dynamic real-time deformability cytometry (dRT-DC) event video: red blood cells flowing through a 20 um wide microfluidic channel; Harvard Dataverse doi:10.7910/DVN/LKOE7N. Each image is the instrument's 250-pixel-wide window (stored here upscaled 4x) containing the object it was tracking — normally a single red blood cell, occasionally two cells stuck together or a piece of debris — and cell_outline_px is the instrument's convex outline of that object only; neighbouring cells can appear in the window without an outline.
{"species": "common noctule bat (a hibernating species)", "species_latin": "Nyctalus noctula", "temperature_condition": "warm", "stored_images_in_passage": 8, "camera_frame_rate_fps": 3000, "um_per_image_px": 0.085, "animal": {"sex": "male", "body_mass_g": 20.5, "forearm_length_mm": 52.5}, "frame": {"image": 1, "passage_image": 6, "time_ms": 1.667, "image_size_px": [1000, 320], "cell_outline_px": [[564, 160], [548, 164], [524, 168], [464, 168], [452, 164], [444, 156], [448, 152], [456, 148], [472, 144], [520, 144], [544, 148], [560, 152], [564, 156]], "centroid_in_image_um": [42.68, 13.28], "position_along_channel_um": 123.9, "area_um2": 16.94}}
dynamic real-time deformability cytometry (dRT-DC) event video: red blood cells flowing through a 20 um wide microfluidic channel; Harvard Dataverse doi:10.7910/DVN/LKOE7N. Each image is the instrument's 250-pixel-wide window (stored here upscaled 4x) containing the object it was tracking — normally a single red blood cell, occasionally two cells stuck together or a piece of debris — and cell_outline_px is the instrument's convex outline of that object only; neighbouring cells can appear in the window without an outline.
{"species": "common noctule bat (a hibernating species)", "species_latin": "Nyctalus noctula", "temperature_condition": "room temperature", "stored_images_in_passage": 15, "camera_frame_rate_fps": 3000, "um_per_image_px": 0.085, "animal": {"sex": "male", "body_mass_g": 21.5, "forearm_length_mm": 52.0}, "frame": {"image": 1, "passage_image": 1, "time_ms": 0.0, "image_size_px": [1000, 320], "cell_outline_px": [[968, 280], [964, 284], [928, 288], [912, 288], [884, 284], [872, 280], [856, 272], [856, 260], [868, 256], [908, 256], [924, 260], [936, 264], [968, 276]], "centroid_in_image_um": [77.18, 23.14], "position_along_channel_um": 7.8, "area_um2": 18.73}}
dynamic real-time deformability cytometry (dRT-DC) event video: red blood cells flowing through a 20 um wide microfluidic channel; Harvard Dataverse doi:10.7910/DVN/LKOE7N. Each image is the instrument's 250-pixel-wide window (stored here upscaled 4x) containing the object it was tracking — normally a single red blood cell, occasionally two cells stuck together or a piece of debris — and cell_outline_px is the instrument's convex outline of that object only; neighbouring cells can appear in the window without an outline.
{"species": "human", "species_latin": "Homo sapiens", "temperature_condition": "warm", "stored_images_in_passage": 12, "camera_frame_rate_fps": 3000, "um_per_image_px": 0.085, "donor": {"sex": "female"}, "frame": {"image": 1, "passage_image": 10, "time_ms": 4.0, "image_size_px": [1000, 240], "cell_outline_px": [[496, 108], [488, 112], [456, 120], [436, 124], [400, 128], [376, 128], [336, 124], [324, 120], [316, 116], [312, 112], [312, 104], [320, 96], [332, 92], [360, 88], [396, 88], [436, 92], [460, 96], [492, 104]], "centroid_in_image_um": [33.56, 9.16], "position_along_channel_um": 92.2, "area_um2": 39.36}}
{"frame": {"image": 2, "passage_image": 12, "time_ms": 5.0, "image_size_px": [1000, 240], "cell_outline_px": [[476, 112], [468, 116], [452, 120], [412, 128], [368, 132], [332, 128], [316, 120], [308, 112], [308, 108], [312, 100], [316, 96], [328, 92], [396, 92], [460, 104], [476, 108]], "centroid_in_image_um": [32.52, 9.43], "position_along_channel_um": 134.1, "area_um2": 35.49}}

WRITTEN PROBLEM |
Give every line of the material again, exactly as it reads.

FULL OUTPUT |
dynamic real-time deformability cytometry (dRT-DC) event video: red blood cells flowing through a 20 um wide microfluidic channel; Harvard Dataverse doi:10.7910/DVN/LKOE7N. Each image is the instrument's 250-pixel-wide window (stored here upscaled 4x) containing the object it was tracking — normally a single red blood cell, occasionally two cells stuck together or a piece of debris — and cell_outline_px is the instrument's convex outline of that object only; neighbouring cells can appear in the window without an outline.
{"species": "common noctule bat (a hibernating species)", "species_latin": "Nyctalus noctula", "temperature_condition": "warm", "stored_images_in_passage": 8, "camera_frame_rate_fps": 3000, "um_per_image_px": 0.085, "animal": {"sex": "male", "body_mass_g": 20.5, "forearm_length_mm": 52.5}, "frame": {"image": 1, "passage_image": 6, "time_ms": 1.667, "image_size_px": [1000, 320], "cell_outline_px": [[564, 160], [548, 164], [524, 168], [464, 168], [452, 164], [444, 156], [448, 152], [456, 148], [472, 144], [520, 144], [544, 148], [560, 152], [564, 156]], "centroid_in_image_um": [42.68, 13.28], "position_along_channel_um": 123.9, "area_um2": 16.94}}
dynamic real-time deformability cytometry (dRT-DC) event video: red blood cells flowing through a 20 um wide microfluidic channel; Harvard Dataverse doi:10.7910/DVN/LKOE7N. Each image is the instrument's 250-pixel-wide window (stored here upscaled 4x) containing the object it was tracking — normally a single red blood cell, occasionally two cells stuck together or a piece of debris — and cell_outline_px is the instrument's convex outline of that object only; neighbouring cells can appear in the window without an outline.
{"species": "common noctule bat (a hibernating species)", "species_latin": "Nyctalus noctula", "temperature_condition": "room temperature", "stored_images_in_passage": 15, "camera_frame_rate_fps": 3000, "um_per_image_px": 0.085, "animal": {"sex": "male", "body_mass_g": 21.5, "forearm_length_mm": 52.0}, "frame": {"image": 1, "passage_image": 1, "time_ms": 0.0, "image_size_px": [1000, 320], "cell_outline_px": [[968, 280], [964, 284], [928, 288], [912, 288], [884, 284], [872, 280], [856, 272], [856, 260], [868, 256], [908, 256], [924, 260], [936, 264], [968, 276]], "centroid_in_image_um": [77.18, 23.14], "position_along_channel_um": 7.8, "area_um2": 18.73}}
dynamic real-time deformability cytometry (dRT-DC) event video: red blood cells flowing through a 20 um wide microfluidic channel; Harvard Dataverse doi:10.7910/DVN/LKOE7N. Each image is the instrument's 250-pixel-wide window (stored here upscaled 4x) containing the object it was tracking — normally a single red blood cell, occasionally two cells stuck together or a piece of debris — and cell_outline_px is the instrument's convex outline of that object only; neighbouring cells can appear in the window without an outline.
{"species": "human", "species_latin": "Homo sapiens", "temperature_condition": "warm", "stored_images_in_passage": 12, "camera_frame_rate_fps": 3000, "um_per_image_px": 0.085, "donor": {"sex": "female"}, "frame": {"image": 1, "passage_image": 10, "time_ms": 4.0, "image_size_px": [1000, 240], "cell_outline_px": [[496, 108], [488, 112], [456, 120], [436, 124], [400, 128], [376, 128], [336, 124], [324, 120], [316, 116], [312, 112], [312, 104], [320, 96], [332, 92], [360, 88], [396, 88], [436, 92], [460, 96], [492, 104]], "centroid_in_image_um": [33.56, 9.16], "position_along_channel_um": 92.2, "area_um2": 39.36}}
{"frame": {"image": 2, "passage_image": 12, "time_ms": 5.0, "image_size_px": [1000, 240], "cell_outline_px": [[476, 112], [468, 116], [452, 120], [412, 128], [368, 132], [332, 128], [316, 120], [308, 112], [308, 108], [312, 100], [316, 96], [328, 92], [396, 92], [460, 104], [476, 108]], "centroid_in_image_um": [32.52, 9.43], "position_along_channel_um": 134.1, "area_um2": 35.49}}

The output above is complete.